Hamas becomes target again with rising crisis in Gulf

YUSUF SELMAN İNANÇ @yusufsinanc
ISTANBUL
Published
A power plant generates electricity in the central Gaza Strip.
A power plant generates electricity in the central Gaza Strip.

Despite the fact that Hamas has been preparing to undergo a major change and is apparently in a bid to act alone with no links to any umbrella organization as it seeks to self-legitimize itself, the Gulf crisis has made Hamas a target again

Since Israel targeted the power plan in Gaza in 2006, the besieged city has been suffering from energy shortages. While there has been no electricity for 24 hours, in the recent days the situation has worsened, making life in Gaza more difficult. As a result of rivalry between Al-Fateh and Hamas, the Israeli blockade on fuel and the increasing pressure on Hamas thanks to the efforts of Saudi Arabia and the U.S., the densely populated city is mostly grim.

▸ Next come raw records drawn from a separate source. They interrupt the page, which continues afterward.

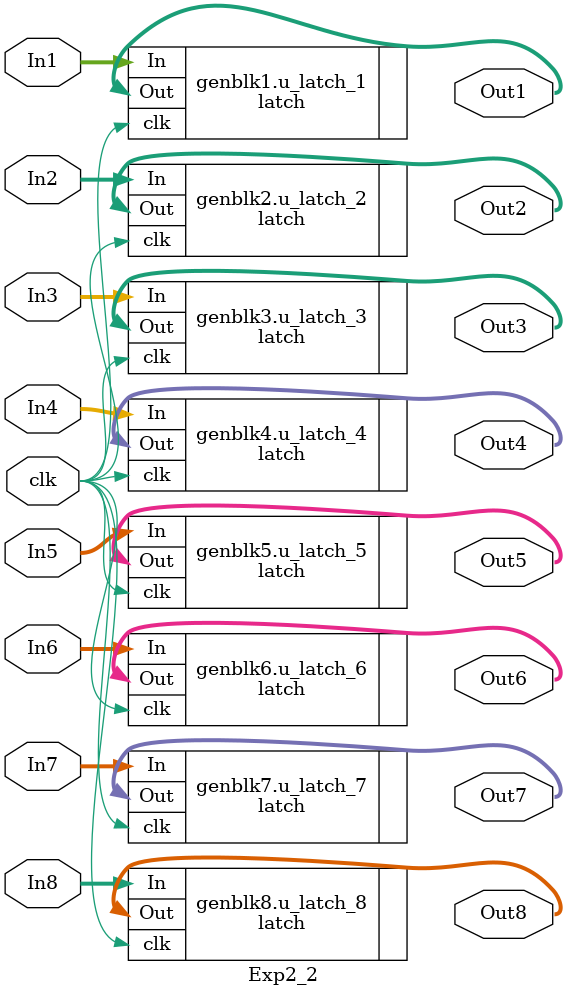
<source format=v>



`timescale 1 ns / 1 ns

module Exp2_2
          (clk,
           In1,
           In2,
           In3,
           In4,
           In5,
           In6,
           In7,
           In8,
           Out1,
           Out2,
           Out3,
           Out4,
           Out5,
           Out6,
           Out7,
           Out8);


  input   clk;
  input   [31:0] In1;  // uint32
  input   [31:0] In2;  // uint32
  input   [31:0] In3;  // uint32
  input   [31:0] In4;  // uint32
  input   [31:0] In5;  // uint32
  input   [31:0] In6;  // uint32
  input   [31:0] In7;  // uint32
  input   [31:0] In8;  // uint32
  output  [31:0] Out1;  // uint32
  output  [31:0] Out2;  // uint32
  output  [31:0] Out3;  // uint32
  output  [31:0] Out4;  // uint32
  output  [31:0] Out5;  // uint32
  output  [31:0] Out6;  // uint32
  output  [31:0] Out7;  // uint32
  output  [31:0] Out8;  // uint32

	parameter I1 = 0,
	     I2 = 0,		
	     I3 = 0,		
	     I4 = 0,		
	     I5 = 0,		
	     I6 = 0,		
	     I7 = 0,		
	     I8 = 0;		


  reg [31:0] Delay_out1;  // uint32
  reg [31:0] Delay1_out1;  // uint32
  reg [31:0] Delay2_out1;  // uint32
  reg [31:0] Delay3_out1;  // uint32
  reg [31:0] Delay4_out1;  // uint32
  reg [31:0] Delay5_out1;  // uint32
  reg [31:0] Delay6_out1;  // uint32
  reg [31:0] Delay7_out1;  // uint32

 if (I1 == 0) begin
 latch u_latch_1(.clk(clk),.In(In1),.Out(Out1));
  end
 else begin
 	 latch_inv u_latch1 (.clk(clk),.In(In1),.Out(Out1));
 end 

 if (I2 == 0) begin
 latch u_latch_2(.clk(clk),.In(In2),.Out(Out2));
 end
 else begin
 	 latch_inv u_latch2 (.clk(clk),.In(In2),.Out(Out2));
 end 
 
if (I3 == 0) begin
 latch u_latch_3(.clk(clk),.In(In3),.Out(Out3));
 end
 else begin
 	 latch_inv u_latch3 (.clk(clk),.In(In3),.Out(Out3));
 end 

if (I4 == 0) begin
 latch u_latch_4(.clk(clk),.In(In4),.Out(Out4));
end
 else begin
 	 latch_inv u_latch4 (.clk(clk),.In(In4),.Out(Out4));
 end 

 if (I5 == 0) begin
 latch u_latch_5(.clk(clk),.In(In5),.Out(Out5));
end
 else begin
 	 latch_inv u_latch5 (.clk(clk),.In(In5),.Out(Out5));
 end 

  if (I6 == 0) begin
 latch u_latch_6(.clk(clk),.In(In6),.Out(Out6));
end
 else begin
 	 latch_inv u_latch6 (.clk(clk),.In(In6),.Out(Out6));
 end 

 if (I7 == 0) begin
 latch u_latch_7(.clk(clk),.In(In7),.Out(Out7));
end
 else begin
 	 latch_inv u_latch7 (.clk(clk),.In(In7),.Out(Out7));
 end 

 if (I8 == 0) begin
 latch u_latch_8(.clk(clk),.In(In8),.Out(Out8));

 end
 else begin
 	 latch_inv u_latch8 (.clk(clk),.In(In8),.Out(Out8));
 end 

endmodule  // Exp2_2


</source>
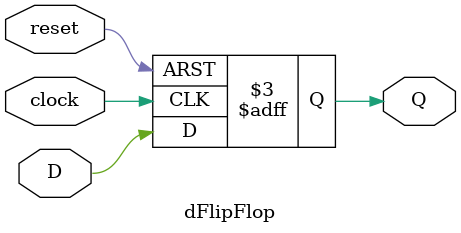
<source format=v>
module dFlipFlop(D, Q, clock, reset);
	input D, clock, reset;
	output reg Q;
	
	always@(posedge clock, negedge reset)
		begin 
			if(reset == 0)
				Q <= 0;
			else
				Q = D;
		end
endmodule 
</source>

Due to the lack of energy supply, people are predominantly relying on gasoline-fueled generators and solar panels to keep their refrigerators cool and to have access to hot water. Considering that oil prices are high due to the blockade, Gazan people are in a dire situation. Therefore, hundreds of people engaged in a protest against Israel and the Palestinian Authority (PA) as international rights groups warn that there might be a total collapse of basic services. With only three hours of electricity available per day, the U.N. warned that half of Gaza's population is in need of humanitarian aid. Israel said it would reduce electricity supplies after the PA limited its payments for power. PA spokesman Tareq Rashmawi, clarifying the punishment by the authority, said: "We renew the call on the Hamas movement and the de facto government there to hand over all responsibilities of government institutions in Gaza to us so that the government can provide its best services to our people in Gaza," he said two weeks ago.

"Israel charges the PA a total of 40 million shekels ($11 million) a month for electricity, deducting that from the transfers of Palestinian tax revenues it collects on behalf of the authority. Israel does not engage with Hamas, which it considers a terrorist group. Last month, the Palestinian Authority informed Israel that it would cover only 70 percent of the monthly cost of electricity that the Israel Electric Corporation supplies to the Gaza Strip," Reuters reported.

After holding negotiations in Moscow in January, both parties declared they had reached an agreement and that a new National Council would be formed that would include Palestinians who had been exiled. The council was expected to be on the voting ticket in the June elections. Since 2006, Palestinian President Mahmoud Abbas's al-Fatah and Hamas have been engaged in fighting after Hamas won the elections in Gaza; thus increasing the unlikelihood of a unified Palestine. The two sides have a bloody history, having imprisoned dozens for alleged links to rival parties. Namely, in 2007, deadly clashes erupted among party sympathizers after Hamas won the elections in Gaza, as seen in the deadly clashes between party sympathizers in 2007 following the Hamas victory in the Gaza elections of 2007 which brought an end to al-Fatah's rule.

Yet, there was no unification and, on the contrary, the rivalry has deepened. The already isolated and almost financially-collapsed Hamas is unable to pay civil servants' salaries or rebuild the city. Despite the fact that the group has been preparing to undergo a major change – cutting its ties with the Muslim Brotherhood, restoring to relations with Egypt and changing its curriculum – in an apparent bid to act alone with no links to any umbrella organization in attempts to self-legitimize itself, the Qatari crisis has made Hamas a target again.

Taking advantage of the international pressure and alliance with Israel, the PA attempts to delegitimize Hamas by making life more difficult than ever. Despite the efforts of Turkey and Qatar to solve the energy problem, the embargo and the flow of raw materials have not been eased. Under the new conjuncture, Qatar has been accused with aiding "terror groups," including Hamas. While the group has also attempted to mend its ties with Egypt for cooperating against Daesh in North Sinai, the Cairo administration has already abandoned the process and been increasing its pressure on the dissidents as well as anyone who is somehow related with Hamas. As a result of the rift between regional actors, the Gaza people have been deprived of electricity in the midst of summer and Ramadan.